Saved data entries
◇ ◇ ◇
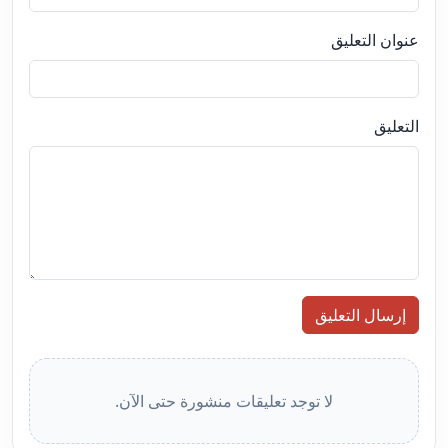
عنوان التعليق
التعليق
إرسال التعليق
لا توجد تعليقات منشورة حتى الآن.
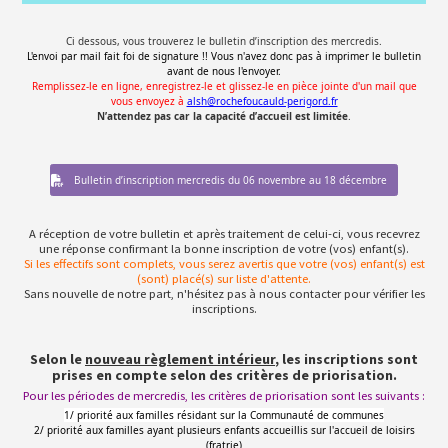
Ci dessous, vous trouverez le bulletin d’inscription des mercredis.
L'envoi par mail fait foi de signature !! Vous n'avez donc pas à imprimer le bulletin
avant de nous l'envoyer.
Remplissez-le en ligne, enregistrez-le et glissez-le en pièce jointe d'un mail que
vous envoyez à
alsh@rochefoucauld-perigord.fr
N’attendez pas car la capacité d’accueil est limitée
.
Bulletin d’inscription mercredis du 06 novembre au 18 décembre
A réception de votre bulletin et après traitement de celui-ci, vous recevrez
une réponse confirmant la bonne inscription de votre (vos) enfant(s).
Si les effectifs sont complets, vous serez avertis que votre (vos) enfant(s) est
(sont) placé(s) sur liste d'attente.
Sans nouvelle de notre part, n'hésitez pas à nous contacter pour vérifier les
inscriptions.
Selon le
nouveau règlement intérieur
, les inscriptions sont
prises en compte selon des critères de priorisation.
Pour les périodes de mercredis, les critères de priorisation sont les suivants :
1/ priorité aux familles résidant sur la Communauté de communes
2/ priorité aux familles ayant plusieurs enfants accueillis sur l'accueil de loisirs
(fratrie)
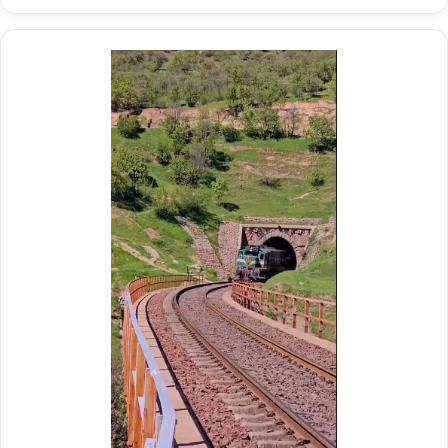
ر
ی
د
ر
م
و
ک
ب
ش
ه
د
ا
ی
ر
ا
ه‌
آ
ه
ن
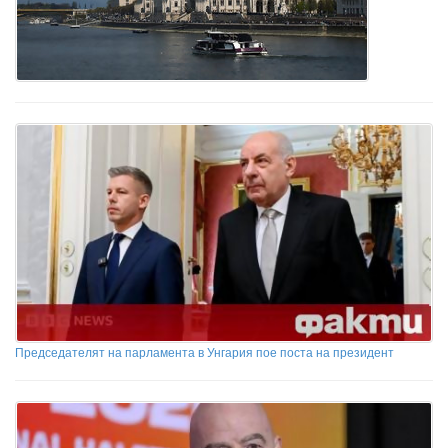
Председателят на парламента в Унгария пое поста на президент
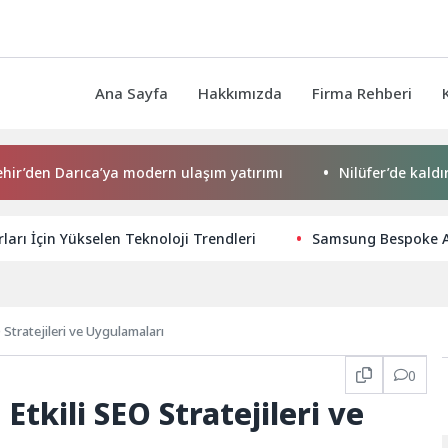
Ana Sayfa
Hakkımızda
Firma Rehberi
 Darıca’ya modern ulaşım yatırımı
Nilüfer’de kaldırımlar 
arı İçin Yükselen Teknoloji Trendleri
Samsung Bespoke AI 
 Stratejileri ve Uygulamaları
0
Etkili SEO Stratejileri ve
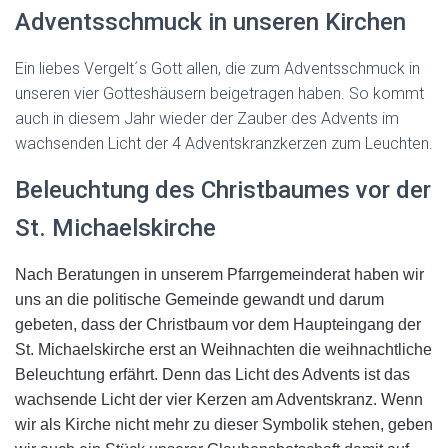
Adventsschmuck in unseren Kirchen
Ein liebes Vergelt´s Gott allen, die zum Adventsschmuck in
unseren vier Gotteshäusern beigetragen haben. So kommt
auch in diesem Jahr wieder der Zauber des Advents im
wachsenden Licht der 4 Adventskranzkerzen zum Leuchten.
Beleuchtung des Christbaumes vor der
St. Michaelskirche
Nach Beratungen in unserem Pfarrgemeinderat haben wir
uns an die politische Gemeinde gewandt und darum
gebeten, dass der Christbaum vor dem Haupteingang der
St. Michaelskirche erst an Weihnachten die weihnachtliche
Beleuchtung erfährt. Denn das Licht des Advents ist das
wachsende Licht der vier Kerzen am Adventskranz. Wenn
wir als Kirche nicht mehr zu dieser Symbolik stehen, geben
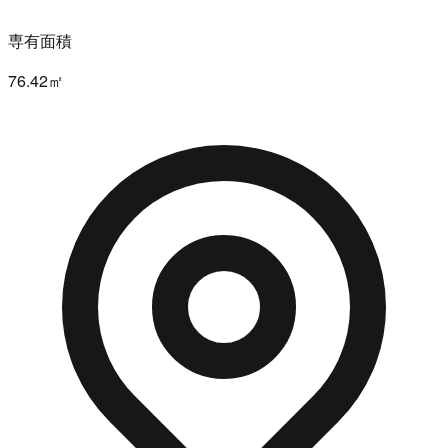
専有面積
76.42㎡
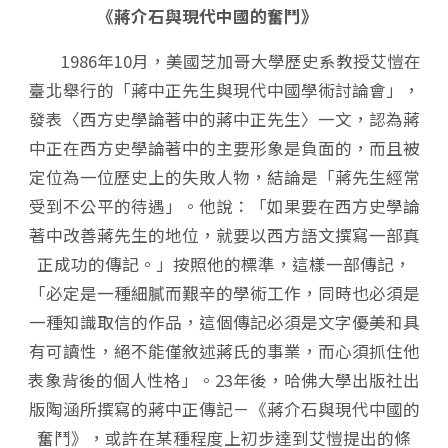
《蔣介石與現代中國的奮鬥》
1986年10月，美國芝加哥大學歷史系教授艾愷在
臺北舉行的「蔣中正先生與現代中國學術討論會」，
發表〈西方史學論著中的蔣中正先生〉一文，認為蔣
中正在西方史學論著中的主要形象是負面的，而且被
定位為一位歷史上的失敗人物，結論是「蔣先生經常
受到不公平的待遇」。他說：「如果要在西方史學論
著中改善蔣先生的地位，就要以西方語文撰寫一部真
正成功的傳記。」按照他的標準，這樣一部傳記，
「必定是一種細膩而艱辛的學術工作，同時也必須是
一種知識取信的作品，這個傳記必須是文字優美和具
有可讀性，絕不能僅敘述蔣氏的事業，而心須抓住他
表象背後的個人性格」。23年後，哈佛大學出版社出
版陶涵所撰寫的蔣中正傳記－《蔣介石與現代中國的
奮鬥》，或許在某種程度上初步達到艾愷提出的條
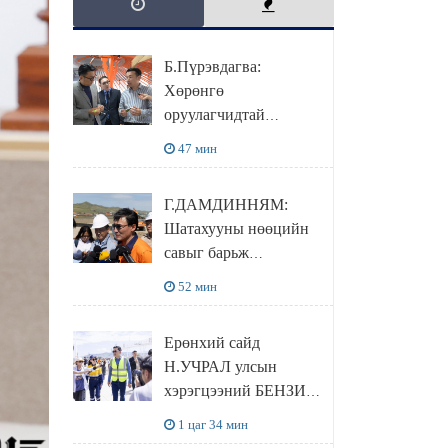
Б.Пүрэвдагва:
Хөрөнгө
оруулагчидтай
хамтран хүүхэд залуус,
47 мин
бизнес эрхлэгчдээ
дэмжих инкубатор
Г.ДАМДИННЯМ:
төвүүдийг хотын
Шатахууны нөөцийн
захын хорооллуудад
савыг барьж
байгуулна
байгуулснаар УЛСЫН
52 мин
ХЭРЭГЦЭЭГЭЭ 3
САРААР
Ерөнхий сайд
НӨӨЦЛӨДӨГ болно
Н.УЧРАЛ улсын
хэрэгцээний БЕНЗИН
НӨӨЦЛӨХ САВНЫ
1 цаг 34 мин
нөхцөл байдалтай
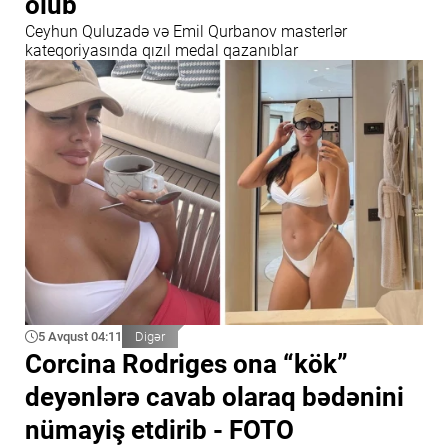
olub
Ceyhun Quluzadə və Emil Qurbanov masterlər
kateqoriyasında qızıl medal qazanıblar
5 Avqust 04:11
Digər
Corcina Rodriges ona “kök”
deyənlərə cavab olaraq bədənini
nümayiş etdirib - FOTO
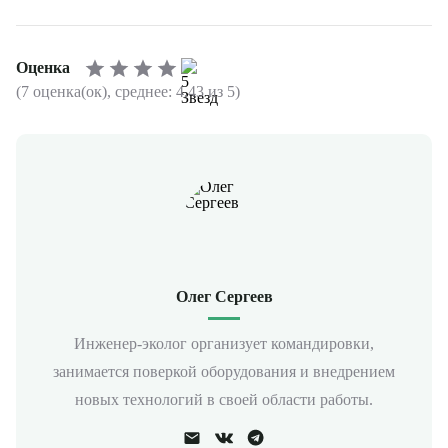
Оценка
(7 оценка(ок), среднее: 4,43 из 5)
Олег Сергеев
Инженер-эколог организует командировки,
занимается поверкой оборудования и внедрением
новых технологий в своей области работы.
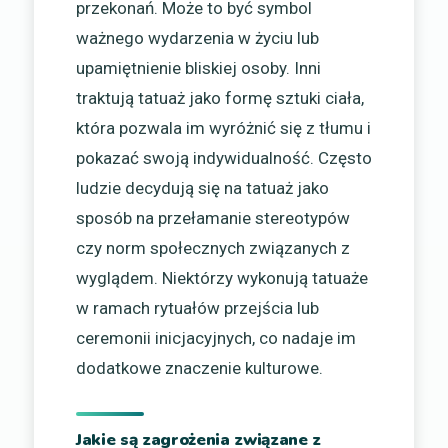
przekonań. Może to być symbol
ważnego wydarzenia w życiu lub
upamiętnienie bliskiej osoby. Inni
traktują tatuaż jako formę sztuki ciała,
która pozwala im wyróżnić się z tłumu i
pokazać swoją indywidualność. Często
ludzie decydują się na tatuaż jako
sposób na przełamanie stereotypów
czy norm społecznych związanych z
wyglądem. Niektórzy wykonują tatuaże
w ramach rytuałów przejścia lub
ceremonii inicjacyjnych, co nadaje im
dodatkowe znaczenie kulturowe.
Jakie są zagrożenia związane z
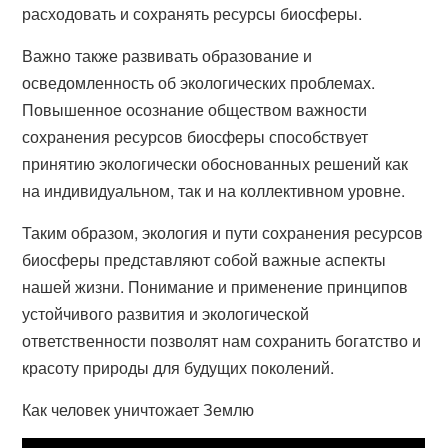
расходовать и сохранять ресурсы биосферы.
Важно также развивать образование и
осведомленность об экологических проблемах.
Повышенное осознание обществом важности
сохранения ресурсов биосферы способствует
принятию экологически обоснованных решений как
на индивидуальном, так и на коллективном уровне.
Таким образом, экология и пути сохранения ресурсов
биосферы представляют собой важные аспекты
нашей жизни. Понимание и применение принципов
устойчивого развития и экологической
ответственности позволят нам сохранить богатство и
красоту природы для будущих поколений.
Как человек уничтожает Землю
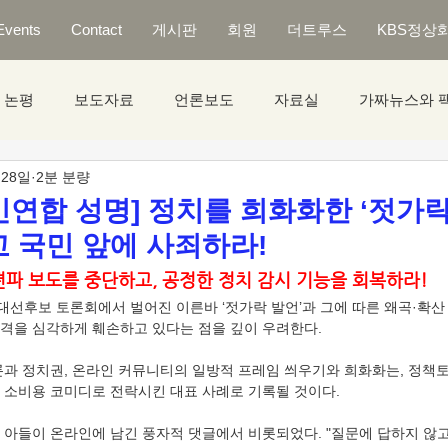
Events
Contact
게시판
회원
더트루스
KBS정상
논평
보도자료
언론보도
자료실
가짜뉴스와 
 28일
2분 분량
연합 성명] 정치를 희화화한 ‘젓가락
 국민 앞에 사죄하라!
편파 보도를 중단하고, 공정한 정치 감시 기능을 회복하라!
선후보 토론회에서 벌어진 이른바 ‘젓가락 발언’과 그에 따른 왜곡·확산
격을 심각하게 훼손하고 있다는 점을 깊이 우려한다.
론과 정치권, 온라인 커뮤니티의 일방적 프레임 씌우기와 희화화는, 정책
 소비용 코미디로 전락시킨 대표 사례로 기록될 것이다.
 아들이 온라인에 남긴 풍자적 댓글에서 비롯되었다. "질문에 답하지 않고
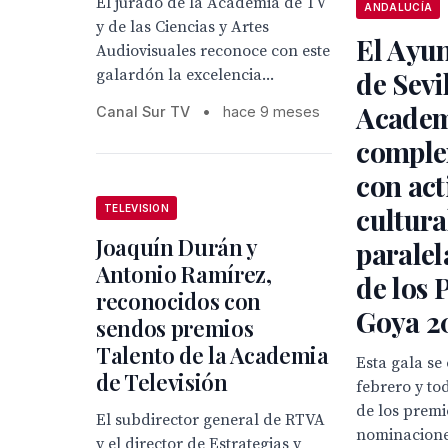
El jurado de la Academia de TV
ANDALUCÍA
y de las Ciencias y Artes
El Ayu
Audiovisuales reconoce con este
galardón la excelencia...
de Sevil
Academ
Canal Sur TV
•
hace 9 meses
comple
con act
cultura
TELEVISION
Joaquín Durán y
paralel
Antonio Ramírez,
de los 
reconocidos con
Goya 2
sendos premios
Talento de la Academia
Esta gala se
de Televisión
febrero y to
de los premi
El subdirector general de RTVA
nominacion
y el director de Estrategias y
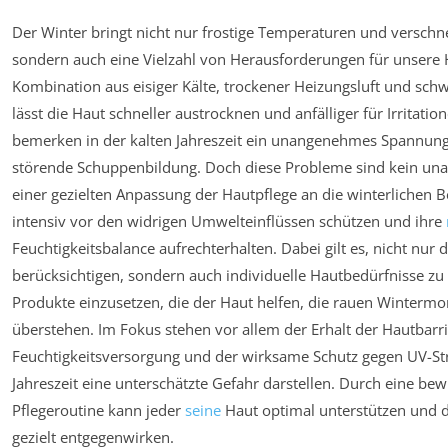
Der Winter bringt nicht nur frostige Temperaturen und verschne
sondern auch eine Vielzahl von Herausforderungen für unsere H
Kombination aus eisiger Kälte, trockener Heizungsluft und sch
lässt die Haut schneller austrocknen und anfälliger für Irritat
bemerken in der kalten Jahreszeit ein unangenehmes Spannung
störende Schuppenbildung. Doch diese Probleme sind kein una
einer gezielten Anpassung der Hautpflege an die winterlichen B
intensiv vor den widrigen Umwelteinflüssen schützen und ihre
Feuchtigkeitsbalance aufrechterhalten. Dabei gilt es, nicht nur
berücksichtigen, sondern auch individuelle Hautbedürfnisse zu
Produkte einzusetzen, die der Haut helfen, die rauen Winterm
überstehen. Im Fokus stehen vor allem der Erhalt der Hautbarrie
Feuchtigkeitsversorgung und der wirksame Schutz gegen UV-Stra
Jahreszeit eine unterschätzte Gefahr darstellen. Durch eine bew
Pflegeroutine kann jeder
seine
Haut optimal unterstützen und d
gezielt entgegenwirken.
◇ ◇ ◇
> [BRIEF]: Write out every entry above exactly, minus the pictures.

> [ANSWER FOR THIS EXERCISE]:
عنوان التعليق
التعليق
إرسال التعليق
لا توجد تعليقات منشورة حتى الآن.
Ci dessous, vous trouverez le bulletin d’inscription des mercredis.
L'envoi par mail fait foi de signature !! Vous n'avez donc pas à imprimer le bulletin
avant de nous l'envoyer.
Remplissez-le en ligne, enregistrez-le et glissez-le en pièce jointe d'un mail que
vous envoyez à
alsh@rochefoucauld-perigord.fr
N’attendez pas car la capacité d’accueil est limitée
.
Bulletin d’inscription mercredis du 06 novembre au 18 décembre
A réception de votre bulletin et après traitement de celui-ci, vous recevrez
une réponse confirmant la bonne inscription de votre (vos) enfant(s).
Si les effectifs sont complets, vous serez avertis que votre (vos) enfant(s) est
(sont) placé(s) sur liste d'attente.
Sans nouvelle de notre part, n'hésitez pas à nous contacter pour vérifier les
inscriptions.
Selon le
nouveau règlement intérieur
, les inscriptions sont
prises en compte selon des critères de priorisation.
Pour les périodes de mercredis, les critères de priorisation sont les suivants :
1/ priorité aux familles résidant sur la Communauté de communes
2/ priorité aux familles ayant plusieurs enfants accueillis sur l'accueil de loisirs
(fratrie)
ر
ی
د
ر
م
و
ک
ب
ش
ه
د
ا
ی
ر
ا
ه‌
آ
ه
ن
Председателят на парламента в Унгария пое поста на президент
Ana Sayfa
Hakkımızda
Firma Rehberi
 Darıca’ya modern ulaşım yatırımı
Nilüfer’de kaldırımlar 
arı İçin Yükselen Teknoloji Trendleri
Samsung Bespoke AI 
 Stratejileri ve Uygulamaları
0
Etkili SEO Stratejileri ve
Adventsschmuck in unseren Kirchen
Ein liebes Vergelt´s Gott allen, die zum Adventsschmuck in
unseren vier Gotteshäusern beigetragen haben. So kommt
auch in diesem Jahr wieder der Zauber des Advents im
wachsenden Licht der 4 Adventskranzkerzen zum Leuchten.
Beleuchtung des Christbaumes vor der
St. Michaelskirche
Nach Beratungen in unserem Pfarrgemeinderat haben wir
uns an die politische Gemeinde gewandt und darum
gebeten, dass der Christbaum vor dem Haupteingang der
St. Michaelskirche erst an Weihnachten die weihnachtliche
Beleuchtung erfährt. Denn das Licht des Advents ist das
wachsende Licht der vier Kerzen am Adventskranz. Wenn
wir als Kirche nicht mehr zu dieser Symbolik stehen, geben
専有面積
76.42㎡
《蔣介石與現代中國的奮鬥》
1986年10月，美國芝加哥大學歷史系教授艾愷在
臺北舉行的「蔣中正先生與現代中國學術討論會」，
發表〈西方史學論著中的蔣中正先生〉一文，認為蔣
中正在西方史學論著中的主要形象是負面的，而且被
定位為一位歷史上的失敗人物，結論是「蔣先生經常
受到不公平的待遇」。他說：「如果要在西方史學論
著中改善蔣先生的地位，就要以西方語文撰寫一部真
正成功的傳記。」按照他的標準，這樣一部傳記，
「必定是一種細膩而艱辛的學術工作，同時也必須是
一種知識取信的作品，這個傳記必須是文字優美和具
有可讀性，絕不能僅敘述蔣氏的事業，而心須抓住他
表象背後的個人性格」。23年後，哈佛大學出版社出
版陶涵所撰寫的蔣中正傳記－《蔣介石與現代中國的
奮鬥》，或許在某種程度上初步達到艾愷提出的條
Б.Пүрэвдагва:
Хөрөнгө
оруулагчидтай
хамтран хүүхэд залуус,
47 мин
бизнес эрхлэгчдээ
дэмжих инкубатор
Г.ДАМДИННЯМ:
төвүүдийг хотын
Шатахууны нөөцийн
захын хорооллуудад
савыг барьж
байгуулна
байгуулснаар УЛСЫН
52 мин
ХЭРЭГЦЭЭГЭЭ 3
САРААР
Ерөнхий сайд
НӨӨЦЛӨДӨГ болно
Н.УЧРАЛ улсын
хэрэгцээний БЕНЗИН
НӨӨЦЛӨХ САВНЫ
1 цаг 34 мин
нөхцөл байдалтай
olub
Ceyhun Quluzadə və Emil Qurbanov masterlər
kateqoriyasında qızıl medal qazanıblar
5 Avqust 04:11
Digər
Corcina Rodriges ona “kök”
deyənlərə cavab olaraq bədənini
nümayiş etdirib - FOTO
Оценка
(7 оценка(ок), среднее: 4,43 из 5)
Олег Сергеев
Инженер-эколог организует командировки,
занимается поверкой оборудования и внедрением
новых технологий в своей области работы.
przekonań. Może to być symbol
ważnego wydarzenia w życiu lub
upamiętnienie bliskiej osoby. Inni
traktują tatuaż jako formę sztuki ciała,
która pozwala im wyróżnić się z tłumu i
pokazać swoją indywidualność. Często
ludzie decydują się na tatuaż jako
sposób na przełamanie stereotypów
czy norm społecznych związanych z
wyglądem. Niektórzy wykonują tatuaże
w ramach rytuałów przejścia lub
ceremonii inicjacyjnych, co nadaje im
dodatkowe znaczenie kulturowe.
Jakie są zagrożenia związane z
расходовать и сохранять ресурсы биосферы.
Важно также развивать образование и
осведомленность об экологических проблемах.
Повышенное осознание обществом важности
сохранения ресурсов биосферы способствует
принятию экологически обоснованных решений как
на индивидуальном, так и на коллективном уровне.
Таким образом, экология и пути сохранения ресурсов
биосферы представляют собой важные аспекты
нашей жизни. Понимание и применение принципов
устойчивого развития и экологической
ответственности позволят нам сохранить богатство и
красоту природы для будущих поколений.
Как человек уничтожает Землю
Events
Contact
게시판
회원
더트루스
KBS정상
논평
보도자료
언론보도
자료실
가짜뉴스와 
 28일
2분 분량
연합 성명] 정치를 희화화한 ‘젓가락
 국민 앞에 사죄하라!
편파 보도를 중단하고, 공정한 정치 감시 기능을 회복하라!
선후보 토론회에서 벌어진 이른바 ‘젓가락 발언’과 그에 따른 왜곡·확산
격을 심각하게 훼손하고 있다는 점을 깊이 우려한다.
론과 정치권, 온라인 커뮤니티의 일방적 프레임 씌우기와 희화화는, 정책
 소비용 코미디로 전락시킨 대표 사례로 기록될 것이다.
 아들이 온라인에 남긴 풍자적 댓글에서 비롯되었다. "질문에 답하지 않고
El jurado de la Academia de TV
ANDALUCÍA
y de las Ciencias y Artes
El Ayu
Audiovisuales reconoce con este
galardón la excelencia...
de Sevil
Academ
Canal Sur TV
•
hace 9 meses
comple
con act
cultura
TELEVISION
Joaquín Durán y
paralel
Antonio Ramírez,
de los 
reconocidos con
Goya 2
sendos premios
Talento de la Academia
Esta gala se
de Televisión
febrero y to
de los premi
El subdirector general de RTVA
nominacion
y el director de Estrategias y
Der Winter bringt nicht nur frostige Temperaturen und verschne
sondern auch eine Vielzahl von Herausforderungen für unsere H
Kombination aus eisiger Kälte, trockener Heizungsluft und sch
lässt die Haut schneller austrocknen und anfälliger für Irritat
bemerken in der kalten Jahreszeit ein unangenehmes Spannung
störende Schuppenbildung. Doch diese Probleme sind kein una
einer gezielten Anpassung der Hautpflege an die winterlichen B
intensiv vor den widrigen Umwelteinflüssen schützen und ihre
Feuchtigkeitsbalance aufrechterhalten. Dabei gilt es, nicht nur
berücksichtigen, sondern auch individuelle Hautbedürfnisse zu
Produkte einzusetzen, die der Haut helfen, die rauen Winterm
überstehen. Im Fokus stehen vor allem der Erhalt der Hautbarrie
Feuchtigkeitsversorgung und der wirksame Schutz gegen UV-Stra
Jahreszeit eine unterschätzte Gefahr darstellen. Durch eine bew
Pflegeroutine kann jeder
seine
Haut optimal unterstützen und d
gezielt entgegenwirken.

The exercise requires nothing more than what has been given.